Luxottica in-store digital tool.

PARIS — EssilorLuxottica is considering launching an appeal following a judgment from a district court in The Netherlands that dismissed the eyewear giant’s request that its acquisition target GrandVision and majority-owner HAL disclose information on how business carried out through the COVID-19 crisis.

“The company remains concerned about GrandVision’s behavior in continuing to deny access to important information related to their handling of the COVID-19 outbreak,” said EssilorLuxottica in a statement. The eyewear maker said it was studying the judgement and assessing its options, including the possibility of an appeal.

“It should be noted that the information and data seized at the premises of GrandVision, with the express permission of the court, will remain protected from any change and available for further legal proceedings,” noted EssilorLuxottica.

HAL in a statement noted the Rotterdam court’s dismissal of the claims by EssilorLuxottica, adding that it prohibited measures taken by the eyewear giant to secure “certain information stored on the servers of HAL.”

EssilorLuxottica in July had said that GrandVision had breached obligations of an agreement between the companies. HAL responded that it believed the claims were unfounded and said it launched arbitration proceedings against EssilorLuxottica to ensure the eyewear maker complies with obligations related to its planned purchase of HAL’s stake in GrandVision.

EssilorLuxottica announced a year ago that it planned to buy a 76.72 percent stake in the Dutch optical retailer at a price of 28 euros per share, a deal that values the firm at more than 7 billion euros.

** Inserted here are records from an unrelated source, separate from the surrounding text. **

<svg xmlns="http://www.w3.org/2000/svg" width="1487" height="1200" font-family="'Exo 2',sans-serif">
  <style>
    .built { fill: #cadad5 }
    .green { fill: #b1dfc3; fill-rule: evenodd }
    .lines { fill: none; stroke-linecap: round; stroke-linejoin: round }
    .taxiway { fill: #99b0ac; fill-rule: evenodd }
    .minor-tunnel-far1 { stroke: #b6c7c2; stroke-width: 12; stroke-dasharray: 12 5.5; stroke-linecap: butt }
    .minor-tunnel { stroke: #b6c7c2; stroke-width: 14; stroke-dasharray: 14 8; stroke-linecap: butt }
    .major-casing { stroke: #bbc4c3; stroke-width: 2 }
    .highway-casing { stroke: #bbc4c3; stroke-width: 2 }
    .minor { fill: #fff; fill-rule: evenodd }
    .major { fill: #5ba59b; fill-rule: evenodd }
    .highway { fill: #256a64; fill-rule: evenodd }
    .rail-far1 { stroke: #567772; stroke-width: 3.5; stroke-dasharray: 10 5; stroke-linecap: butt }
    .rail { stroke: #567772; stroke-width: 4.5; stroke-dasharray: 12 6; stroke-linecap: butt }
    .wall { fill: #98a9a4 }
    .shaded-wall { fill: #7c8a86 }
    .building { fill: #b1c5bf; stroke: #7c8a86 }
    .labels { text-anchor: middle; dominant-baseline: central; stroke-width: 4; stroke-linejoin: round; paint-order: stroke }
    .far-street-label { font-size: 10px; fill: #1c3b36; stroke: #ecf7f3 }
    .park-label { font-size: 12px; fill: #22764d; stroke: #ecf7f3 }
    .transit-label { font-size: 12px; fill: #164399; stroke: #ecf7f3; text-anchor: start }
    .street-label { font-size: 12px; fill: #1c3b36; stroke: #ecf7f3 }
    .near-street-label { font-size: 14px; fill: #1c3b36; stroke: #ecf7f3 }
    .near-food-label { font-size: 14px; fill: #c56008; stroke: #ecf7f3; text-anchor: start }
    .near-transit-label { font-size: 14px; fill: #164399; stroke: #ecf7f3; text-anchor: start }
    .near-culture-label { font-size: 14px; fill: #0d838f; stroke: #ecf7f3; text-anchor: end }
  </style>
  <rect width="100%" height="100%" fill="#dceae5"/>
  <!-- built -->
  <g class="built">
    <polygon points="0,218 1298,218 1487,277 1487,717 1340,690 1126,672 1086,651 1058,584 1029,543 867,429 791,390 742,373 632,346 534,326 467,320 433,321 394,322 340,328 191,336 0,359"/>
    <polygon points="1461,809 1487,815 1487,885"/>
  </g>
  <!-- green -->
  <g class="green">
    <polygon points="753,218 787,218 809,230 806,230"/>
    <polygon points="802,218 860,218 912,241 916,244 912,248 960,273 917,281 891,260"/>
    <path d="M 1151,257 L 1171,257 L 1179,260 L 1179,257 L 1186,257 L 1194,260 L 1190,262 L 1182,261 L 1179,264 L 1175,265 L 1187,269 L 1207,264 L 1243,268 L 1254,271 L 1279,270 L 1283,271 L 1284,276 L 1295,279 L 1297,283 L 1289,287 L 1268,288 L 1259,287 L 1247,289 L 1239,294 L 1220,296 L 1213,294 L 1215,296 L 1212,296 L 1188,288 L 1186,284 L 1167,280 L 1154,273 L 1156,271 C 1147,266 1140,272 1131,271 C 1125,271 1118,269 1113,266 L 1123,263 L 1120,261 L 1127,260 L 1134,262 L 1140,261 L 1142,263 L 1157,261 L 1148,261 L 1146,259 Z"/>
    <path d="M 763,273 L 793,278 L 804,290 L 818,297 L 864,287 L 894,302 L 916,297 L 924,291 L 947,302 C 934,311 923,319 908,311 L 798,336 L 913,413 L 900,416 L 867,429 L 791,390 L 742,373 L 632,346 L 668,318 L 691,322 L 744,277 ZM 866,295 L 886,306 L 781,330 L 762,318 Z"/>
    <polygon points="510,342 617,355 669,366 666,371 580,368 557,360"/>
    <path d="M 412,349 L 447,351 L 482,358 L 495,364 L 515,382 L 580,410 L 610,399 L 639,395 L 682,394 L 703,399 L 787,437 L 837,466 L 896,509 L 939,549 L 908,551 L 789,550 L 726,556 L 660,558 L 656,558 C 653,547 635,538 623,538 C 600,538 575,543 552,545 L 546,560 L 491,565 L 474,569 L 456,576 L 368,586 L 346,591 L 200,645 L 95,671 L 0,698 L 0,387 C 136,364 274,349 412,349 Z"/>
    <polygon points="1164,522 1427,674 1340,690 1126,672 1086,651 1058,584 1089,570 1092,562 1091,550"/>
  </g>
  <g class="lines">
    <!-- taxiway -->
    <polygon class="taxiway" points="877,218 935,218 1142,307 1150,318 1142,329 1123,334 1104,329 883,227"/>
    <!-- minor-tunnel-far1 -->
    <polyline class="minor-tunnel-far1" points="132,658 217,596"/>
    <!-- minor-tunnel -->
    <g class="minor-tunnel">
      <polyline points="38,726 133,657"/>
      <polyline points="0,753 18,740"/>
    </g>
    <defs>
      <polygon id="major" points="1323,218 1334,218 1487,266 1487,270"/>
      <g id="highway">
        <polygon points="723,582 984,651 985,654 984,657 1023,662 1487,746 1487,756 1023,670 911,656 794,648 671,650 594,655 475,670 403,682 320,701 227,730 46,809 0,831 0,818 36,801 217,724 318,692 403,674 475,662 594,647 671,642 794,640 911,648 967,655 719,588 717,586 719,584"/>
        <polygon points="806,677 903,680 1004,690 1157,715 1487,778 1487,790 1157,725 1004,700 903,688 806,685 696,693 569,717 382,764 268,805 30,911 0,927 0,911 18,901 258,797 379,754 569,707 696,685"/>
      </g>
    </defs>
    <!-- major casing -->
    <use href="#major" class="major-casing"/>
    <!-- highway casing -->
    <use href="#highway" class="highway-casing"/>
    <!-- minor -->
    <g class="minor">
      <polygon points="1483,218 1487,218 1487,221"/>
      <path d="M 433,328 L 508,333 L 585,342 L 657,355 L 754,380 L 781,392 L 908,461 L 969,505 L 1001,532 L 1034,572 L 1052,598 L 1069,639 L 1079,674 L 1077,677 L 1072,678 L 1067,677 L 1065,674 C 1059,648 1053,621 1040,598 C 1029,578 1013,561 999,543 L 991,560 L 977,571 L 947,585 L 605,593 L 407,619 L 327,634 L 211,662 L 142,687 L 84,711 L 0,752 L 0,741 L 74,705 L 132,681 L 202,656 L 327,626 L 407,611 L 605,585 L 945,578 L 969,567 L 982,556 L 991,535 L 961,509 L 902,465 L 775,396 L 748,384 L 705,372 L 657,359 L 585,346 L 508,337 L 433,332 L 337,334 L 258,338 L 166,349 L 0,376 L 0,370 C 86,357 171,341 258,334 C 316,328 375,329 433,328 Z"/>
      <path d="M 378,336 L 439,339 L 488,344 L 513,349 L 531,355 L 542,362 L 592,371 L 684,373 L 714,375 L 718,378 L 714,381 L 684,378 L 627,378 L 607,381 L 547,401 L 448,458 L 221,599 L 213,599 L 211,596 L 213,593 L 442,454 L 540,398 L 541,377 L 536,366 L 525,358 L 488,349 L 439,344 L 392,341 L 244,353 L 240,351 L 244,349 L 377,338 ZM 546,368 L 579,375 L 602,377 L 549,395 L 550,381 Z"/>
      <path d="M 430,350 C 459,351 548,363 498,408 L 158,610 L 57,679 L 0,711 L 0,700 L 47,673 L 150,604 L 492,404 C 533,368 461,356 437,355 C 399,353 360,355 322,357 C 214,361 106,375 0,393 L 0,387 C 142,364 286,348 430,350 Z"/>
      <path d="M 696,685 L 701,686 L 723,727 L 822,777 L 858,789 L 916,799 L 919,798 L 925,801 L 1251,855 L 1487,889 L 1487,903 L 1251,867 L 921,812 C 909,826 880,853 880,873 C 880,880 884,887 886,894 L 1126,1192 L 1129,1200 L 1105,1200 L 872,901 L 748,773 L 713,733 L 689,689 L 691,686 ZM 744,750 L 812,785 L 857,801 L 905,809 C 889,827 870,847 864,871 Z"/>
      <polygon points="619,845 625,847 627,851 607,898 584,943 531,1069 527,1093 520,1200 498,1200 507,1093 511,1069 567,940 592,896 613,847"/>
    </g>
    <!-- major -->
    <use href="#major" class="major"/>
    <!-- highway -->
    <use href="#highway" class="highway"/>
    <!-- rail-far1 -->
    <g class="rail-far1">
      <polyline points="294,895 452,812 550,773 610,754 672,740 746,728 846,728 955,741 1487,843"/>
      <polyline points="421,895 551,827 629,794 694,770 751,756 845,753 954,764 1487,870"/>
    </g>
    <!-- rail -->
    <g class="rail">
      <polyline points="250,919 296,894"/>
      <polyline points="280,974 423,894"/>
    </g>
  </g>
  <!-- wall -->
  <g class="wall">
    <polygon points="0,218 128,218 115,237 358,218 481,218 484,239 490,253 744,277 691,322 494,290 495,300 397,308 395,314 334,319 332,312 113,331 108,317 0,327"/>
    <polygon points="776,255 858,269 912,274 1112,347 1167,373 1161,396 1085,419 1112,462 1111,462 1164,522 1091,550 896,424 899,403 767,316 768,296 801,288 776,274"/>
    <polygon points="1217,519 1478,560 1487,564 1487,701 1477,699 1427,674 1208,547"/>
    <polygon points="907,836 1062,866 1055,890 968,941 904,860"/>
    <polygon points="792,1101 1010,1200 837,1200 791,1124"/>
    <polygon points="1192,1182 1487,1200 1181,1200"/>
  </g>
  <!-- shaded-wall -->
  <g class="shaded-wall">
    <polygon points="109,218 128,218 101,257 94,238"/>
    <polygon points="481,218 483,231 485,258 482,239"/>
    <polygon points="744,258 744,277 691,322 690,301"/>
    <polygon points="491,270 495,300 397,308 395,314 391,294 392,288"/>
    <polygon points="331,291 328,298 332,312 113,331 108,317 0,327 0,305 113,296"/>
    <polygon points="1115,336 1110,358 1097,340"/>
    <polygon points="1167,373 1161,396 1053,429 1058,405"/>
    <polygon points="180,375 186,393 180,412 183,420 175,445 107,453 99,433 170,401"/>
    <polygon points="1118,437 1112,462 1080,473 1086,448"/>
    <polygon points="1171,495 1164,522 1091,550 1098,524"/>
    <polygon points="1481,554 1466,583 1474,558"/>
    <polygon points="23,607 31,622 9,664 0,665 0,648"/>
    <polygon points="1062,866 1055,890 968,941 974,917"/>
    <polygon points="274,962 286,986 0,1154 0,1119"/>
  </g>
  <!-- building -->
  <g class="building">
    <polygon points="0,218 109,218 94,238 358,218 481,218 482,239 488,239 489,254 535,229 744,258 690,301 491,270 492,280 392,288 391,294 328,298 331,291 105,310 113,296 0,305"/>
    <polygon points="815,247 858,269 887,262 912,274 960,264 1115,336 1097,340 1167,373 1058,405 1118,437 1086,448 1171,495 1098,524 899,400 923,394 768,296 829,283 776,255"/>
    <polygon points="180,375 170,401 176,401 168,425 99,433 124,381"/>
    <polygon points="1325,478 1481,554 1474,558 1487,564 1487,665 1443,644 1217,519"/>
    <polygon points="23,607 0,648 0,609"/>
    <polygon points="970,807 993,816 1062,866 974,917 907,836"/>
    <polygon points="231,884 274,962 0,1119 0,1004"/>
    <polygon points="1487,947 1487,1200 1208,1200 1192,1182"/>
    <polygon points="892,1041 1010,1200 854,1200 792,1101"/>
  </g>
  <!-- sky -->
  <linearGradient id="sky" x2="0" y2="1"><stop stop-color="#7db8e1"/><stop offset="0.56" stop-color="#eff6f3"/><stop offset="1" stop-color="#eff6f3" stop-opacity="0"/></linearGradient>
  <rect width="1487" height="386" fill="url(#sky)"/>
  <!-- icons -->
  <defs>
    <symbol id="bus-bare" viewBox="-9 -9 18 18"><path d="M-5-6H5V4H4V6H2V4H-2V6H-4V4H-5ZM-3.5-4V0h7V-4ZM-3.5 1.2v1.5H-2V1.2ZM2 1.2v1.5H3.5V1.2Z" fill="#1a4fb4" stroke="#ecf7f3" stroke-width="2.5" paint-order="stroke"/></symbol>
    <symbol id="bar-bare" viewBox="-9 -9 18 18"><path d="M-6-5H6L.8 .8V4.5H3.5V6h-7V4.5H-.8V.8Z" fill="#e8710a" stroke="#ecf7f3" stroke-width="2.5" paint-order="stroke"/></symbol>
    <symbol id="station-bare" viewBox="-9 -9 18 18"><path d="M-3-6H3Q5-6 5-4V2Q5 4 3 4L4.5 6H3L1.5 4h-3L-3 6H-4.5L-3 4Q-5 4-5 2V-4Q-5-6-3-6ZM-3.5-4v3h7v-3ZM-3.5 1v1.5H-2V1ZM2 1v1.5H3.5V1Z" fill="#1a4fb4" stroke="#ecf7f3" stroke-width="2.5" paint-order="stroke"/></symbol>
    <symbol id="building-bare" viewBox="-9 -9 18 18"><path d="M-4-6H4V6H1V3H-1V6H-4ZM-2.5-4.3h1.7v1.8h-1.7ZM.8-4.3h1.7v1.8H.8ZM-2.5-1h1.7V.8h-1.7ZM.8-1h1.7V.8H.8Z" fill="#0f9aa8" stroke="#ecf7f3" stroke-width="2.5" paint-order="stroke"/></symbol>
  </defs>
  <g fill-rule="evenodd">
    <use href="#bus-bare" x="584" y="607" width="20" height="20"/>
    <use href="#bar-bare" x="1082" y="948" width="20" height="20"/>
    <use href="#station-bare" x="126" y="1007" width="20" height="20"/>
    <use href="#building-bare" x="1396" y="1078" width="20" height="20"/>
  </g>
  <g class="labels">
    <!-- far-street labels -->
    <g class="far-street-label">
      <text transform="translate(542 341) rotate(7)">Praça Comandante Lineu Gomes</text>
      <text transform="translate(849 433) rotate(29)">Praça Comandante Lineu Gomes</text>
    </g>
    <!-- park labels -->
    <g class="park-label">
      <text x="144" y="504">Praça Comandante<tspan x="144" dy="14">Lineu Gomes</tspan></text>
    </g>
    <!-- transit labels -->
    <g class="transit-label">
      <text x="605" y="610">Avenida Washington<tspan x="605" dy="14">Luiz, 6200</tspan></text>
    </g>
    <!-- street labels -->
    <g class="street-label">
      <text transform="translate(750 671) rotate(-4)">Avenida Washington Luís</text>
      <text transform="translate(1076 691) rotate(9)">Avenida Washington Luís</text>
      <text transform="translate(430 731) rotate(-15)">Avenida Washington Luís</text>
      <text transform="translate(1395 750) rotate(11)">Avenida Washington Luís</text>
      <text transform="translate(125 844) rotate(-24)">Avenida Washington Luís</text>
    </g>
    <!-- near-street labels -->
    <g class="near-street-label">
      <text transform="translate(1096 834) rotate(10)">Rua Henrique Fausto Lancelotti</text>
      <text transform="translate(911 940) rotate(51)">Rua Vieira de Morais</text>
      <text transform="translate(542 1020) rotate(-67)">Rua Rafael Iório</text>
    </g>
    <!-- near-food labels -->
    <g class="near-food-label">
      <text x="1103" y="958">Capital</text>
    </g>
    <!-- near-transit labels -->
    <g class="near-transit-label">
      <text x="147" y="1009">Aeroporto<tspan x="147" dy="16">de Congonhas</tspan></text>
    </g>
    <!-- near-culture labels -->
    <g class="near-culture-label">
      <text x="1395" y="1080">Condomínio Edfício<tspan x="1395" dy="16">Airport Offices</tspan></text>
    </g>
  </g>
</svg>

If the acquisition goes through, it would reinforce the eyewear giant’s retail network, which already includes the LensCrafters chain. Analysts have said the activity offers significant potential for EssilorLuxottica to improve business.

Formed in 2018 from the 46-billion-euro merger of France-based Essilor and Italy’s Luxottica, EssilorLuxottica has suffered a number of challenges along the way, with early stages of integration complicated by disputes between top managers of the French and Italian factions of the company.

The group had reported a strong start to the year, but ended up withdrawing guidance a few weeks later when store closures rolled across Europe and North America. Behind the initial optimism was the return to business in China, where production was fully operational with spare capacity in March. To deal with the crisis, EssilorLuxottica has adjusted production according to demand, implemented cost and cash control measures, and suspended lower priority investments. It also restructured its top management, reducing the board by a third to simplify decision-making.